La sezione antirapina della Squadra Mobile della polizia di Napoli ha fermato questa mattina otto componenti della banda del buco. Gli arresti sono stati effettuati su ordinanza di custodia cautelare emessa dal giudice per le indagini preliminari del Tribunale di Napoli, su richiesta della Repubblica. Tutti e otto sono accusati di tentata rapina in danno della Banca Unicredit, filiale di Casalnuovo, utilizzando la famosa tecnica del buco.

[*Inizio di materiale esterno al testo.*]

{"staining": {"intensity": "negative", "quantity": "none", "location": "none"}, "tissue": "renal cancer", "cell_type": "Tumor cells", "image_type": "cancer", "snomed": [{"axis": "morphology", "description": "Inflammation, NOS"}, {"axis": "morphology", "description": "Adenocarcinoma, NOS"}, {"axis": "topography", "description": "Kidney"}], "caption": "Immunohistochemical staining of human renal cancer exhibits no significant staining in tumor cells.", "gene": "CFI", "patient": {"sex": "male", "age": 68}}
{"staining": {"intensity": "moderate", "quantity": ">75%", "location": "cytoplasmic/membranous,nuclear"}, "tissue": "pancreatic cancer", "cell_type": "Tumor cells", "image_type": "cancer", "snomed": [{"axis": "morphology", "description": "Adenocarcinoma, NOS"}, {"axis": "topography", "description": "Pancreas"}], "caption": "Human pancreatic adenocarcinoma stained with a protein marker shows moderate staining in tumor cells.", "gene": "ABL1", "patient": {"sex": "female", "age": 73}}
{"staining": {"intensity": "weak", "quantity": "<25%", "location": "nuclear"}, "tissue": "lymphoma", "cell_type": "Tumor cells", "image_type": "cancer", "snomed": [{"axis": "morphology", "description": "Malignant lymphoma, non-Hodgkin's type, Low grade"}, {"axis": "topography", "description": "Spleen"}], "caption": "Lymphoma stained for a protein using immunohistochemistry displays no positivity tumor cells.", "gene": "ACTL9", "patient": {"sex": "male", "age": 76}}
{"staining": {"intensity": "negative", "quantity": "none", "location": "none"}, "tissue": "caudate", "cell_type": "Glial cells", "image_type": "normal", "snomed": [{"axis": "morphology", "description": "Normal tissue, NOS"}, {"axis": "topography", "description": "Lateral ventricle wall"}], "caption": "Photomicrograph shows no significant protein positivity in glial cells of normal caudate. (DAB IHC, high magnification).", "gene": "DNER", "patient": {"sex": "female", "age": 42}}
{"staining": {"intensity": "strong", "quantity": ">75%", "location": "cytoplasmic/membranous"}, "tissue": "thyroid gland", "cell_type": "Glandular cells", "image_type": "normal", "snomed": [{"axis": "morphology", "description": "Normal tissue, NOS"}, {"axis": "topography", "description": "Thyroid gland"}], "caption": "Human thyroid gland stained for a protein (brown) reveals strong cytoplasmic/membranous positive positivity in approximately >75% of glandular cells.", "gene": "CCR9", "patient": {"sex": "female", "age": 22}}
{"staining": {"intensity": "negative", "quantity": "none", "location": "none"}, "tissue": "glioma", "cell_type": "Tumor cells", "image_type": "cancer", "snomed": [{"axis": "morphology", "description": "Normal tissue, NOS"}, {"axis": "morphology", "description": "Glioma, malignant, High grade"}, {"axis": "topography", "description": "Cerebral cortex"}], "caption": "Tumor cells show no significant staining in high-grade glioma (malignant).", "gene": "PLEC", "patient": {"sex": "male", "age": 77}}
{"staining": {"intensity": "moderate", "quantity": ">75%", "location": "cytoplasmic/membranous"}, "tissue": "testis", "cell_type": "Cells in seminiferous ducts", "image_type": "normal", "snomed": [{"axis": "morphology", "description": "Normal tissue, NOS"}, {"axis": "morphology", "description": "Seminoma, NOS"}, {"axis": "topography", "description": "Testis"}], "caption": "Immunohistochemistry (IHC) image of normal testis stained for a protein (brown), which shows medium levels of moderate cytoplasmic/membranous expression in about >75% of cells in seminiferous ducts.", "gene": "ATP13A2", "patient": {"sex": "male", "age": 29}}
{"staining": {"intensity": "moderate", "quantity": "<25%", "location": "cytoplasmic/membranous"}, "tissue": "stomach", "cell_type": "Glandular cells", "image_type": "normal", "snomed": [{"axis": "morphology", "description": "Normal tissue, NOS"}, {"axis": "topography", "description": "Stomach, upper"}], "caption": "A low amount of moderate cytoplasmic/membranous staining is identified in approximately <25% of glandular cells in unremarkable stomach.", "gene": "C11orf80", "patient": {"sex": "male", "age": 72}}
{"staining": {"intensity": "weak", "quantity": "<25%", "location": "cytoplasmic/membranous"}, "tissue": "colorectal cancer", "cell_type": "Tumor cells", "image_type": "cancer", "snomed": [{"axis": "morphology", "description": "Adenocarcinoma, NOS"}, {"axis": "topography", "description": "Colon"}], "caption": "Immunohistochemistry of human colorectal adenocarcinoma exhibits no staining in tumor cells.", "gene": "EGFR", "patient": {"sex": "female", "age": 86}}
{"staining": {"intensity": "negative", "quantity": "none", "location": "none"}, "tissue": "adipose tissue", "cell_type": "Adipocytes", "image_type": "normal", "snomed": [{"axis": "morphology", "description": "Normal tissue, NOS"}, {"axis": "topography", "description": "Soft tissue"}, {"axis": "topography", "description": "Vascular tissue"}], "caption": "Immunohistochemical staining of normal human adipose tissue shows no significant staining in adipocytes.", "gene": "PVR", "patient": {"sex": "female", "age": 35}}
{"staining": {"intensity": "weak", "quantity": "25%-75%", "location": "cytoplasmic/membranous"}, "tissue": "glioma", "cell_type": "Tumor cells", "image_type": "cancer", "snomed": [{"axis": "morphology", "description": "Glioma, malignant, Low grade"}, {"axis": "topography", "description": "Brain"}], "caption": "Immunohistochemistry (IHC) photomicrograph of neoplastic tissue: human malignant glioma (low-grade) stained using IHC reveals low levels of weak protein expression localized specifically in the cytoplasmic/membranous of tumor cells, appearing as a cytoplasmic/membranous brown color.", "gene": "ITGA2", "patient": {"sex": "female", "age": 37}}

Le indagini, coordinate dalla Procuta hanno avuto inizio subito dopo il tentativo di rapina commesso lo scorso 8 febbraio, in danno della Deutsche Bank, filiale di Piazza Medaglie d’Oro, dove anche qui gli indagati hanno utilizzato “la tecnica del buco”. Proprio in quell’occasione vennero acquisiti elementi investigativi che consentirono di individuare alcune persone dedite stabilmente alla commissione di rapine in danno di istituti bancari. A conclusione delle attività investigative, condotte con l’utilizzo di presidi elettronici, gli inquirenti hanno ricostruito e filmato, sin dallo scorso mese di giugno, l’attività preparatoria ed esecutiva del nuovo colpo che la banda aveva in programma, accertando che, per diversi mesi, gli indagati, introducendosi all’interno di una fabbrica abbandonata a Casalnuovo, hanno scavato un cunicolo conducente alla banca nella quale hanno cercato di introdursi, attraverso un foro praticato nel pavimento, il 16 luglio, giorno in cui sarebbe stata consegnata un’ingente somma di denaro circa 400.000 euro. La rapina, però non si è verificata in quanto alcuni componenti del gruppo criminale, appostati nei pressi dell’istituto di credito, con le funzioni di “palo”, dopo essere stati controllati da personale delle forze dell’ordine, sono riusciti a comunicare, subito dopo, ai loro complici di non entrare in banca. Immediatamente sono scattate diverse perquisizioni presso le abitazioni degli indagati e presso la fabbrica abbandonata, dove sono stati acquisiti importanti elementi probatori (è stato rinvenuto e sequestrato un generatore di corrente alimentato a benzina, cavi elettrici collegati a lampadine utilizzate per illuminare il cunicolo fognario, vari attrezzi di scavo, spugne di grosse dimensioni e alcuni proiettili) che alla fine hanno portato all’arresto degli otto.